You know those signs that say something along the lines of "all persons must shower before entering pool"? Well, there's a reason for them -- even though 99 percent of us ignore them altogether. (Seriously, who showers or makes their kids shower before taking a dip?)
According to the CDC report, on average, people have about 0.14 grams of fecal material on their "perineal surface," which can get into the water if it's not washed off in the shower beforehand.
(OMG. Who else is scarred for life after hearing this news?)
And don't even try and fool yourself into thinking you and your kids are safe if the pool is heavily chlorinated. Turns out that doesn't really make a difference. Michele Hlavsa, chief of CDC's Healthy Swimming Program, says, "Chlorine and other disinfectants don't kill germs instantly.

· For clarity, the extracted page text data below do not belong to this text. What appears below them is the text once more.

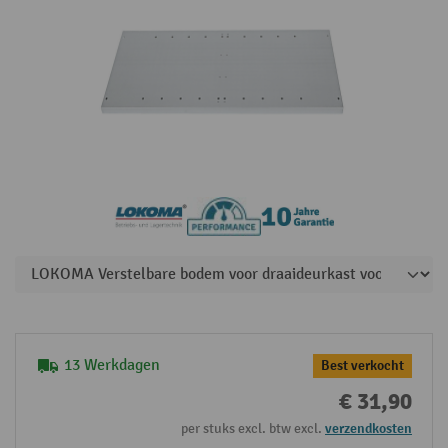
13 Werkdagen
Best verkocht
€ 31,90
per stuks excl. btw excl.
verzendkosten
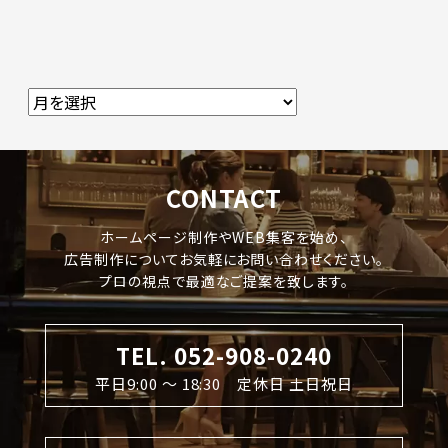
CONTACT
ホームページ制作やWEB集客を始め、
広告制作についてお気軽にお問い合わせください。
プロの視点で最適なご提案を致します。
TEL. 052-908-0240
平日9:00 〜 18:30 定休日 土日祝日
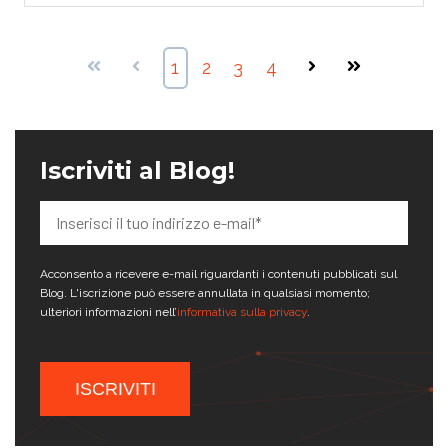
1
2
3
4
Iscriviti al Blog!
Acconsento a ricevere e-mail riguardanti i contenuti pubblicati sul
Blog. L'iscrizione può essere annullata in qualsiasi momento;
ulteriori informazioni nell’
informativa sulla privacy
.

It's important that swimmers shower before getting in a pool, not swallow the water they swim in, and avoid swimming when they have diarrhea."
Ok. Got it. We should all shower before hopping in the pool, stay out of the pool if we have the runs, and make sure our kids don't swallow the water or let any of it get into their mouth. (Yeah. Try telling that to a kid who likes to pretend he's a human fountain every time he goes for a swim.)
But what else can moms do to keep our kids safe? As disgusting as this report is, let's be realistic -- it's not like we can vow never to take our children to a public pool ever again.
In addition to the shower recommendation, the CDC also urges parents to take their kids to the bathroom every hour to avoid any accidents in the pool. Also, babies' diapers should not be changed near the pool, and they should be checked every 30 to 60 minutes. (And don't even get me started on swim diapers, which we all know aren't all that effective. Gross, gross, and triple gross.)
But no matter what kind of precautions we take to make sure our own kids aren't spreading fecal matter into the pool, there really isn't much we can do about other people's kids passing on the germ love. And that's why it's probably a good idea for moms to shower or bathe their kids as soon as they are done swimming, in addition to washing bathing suits in between uses.
Oh, and another thing -- how many of us let our kids eat lunch and/or snacks poolside? Um, now we know more than ever that the pool doesn't count as a bath. And that's why we need to make sure to have them wash their hands or, at the very least, keep hand sanitizer nearby before pulling the sandwiches and chips out of the cooler.
Other than that, what else can we do besides go about our lazy summer days as we normally would -- and keep our fingers crossed that they're poop-free?
Does this report make you nervous about taking your kids to public pools?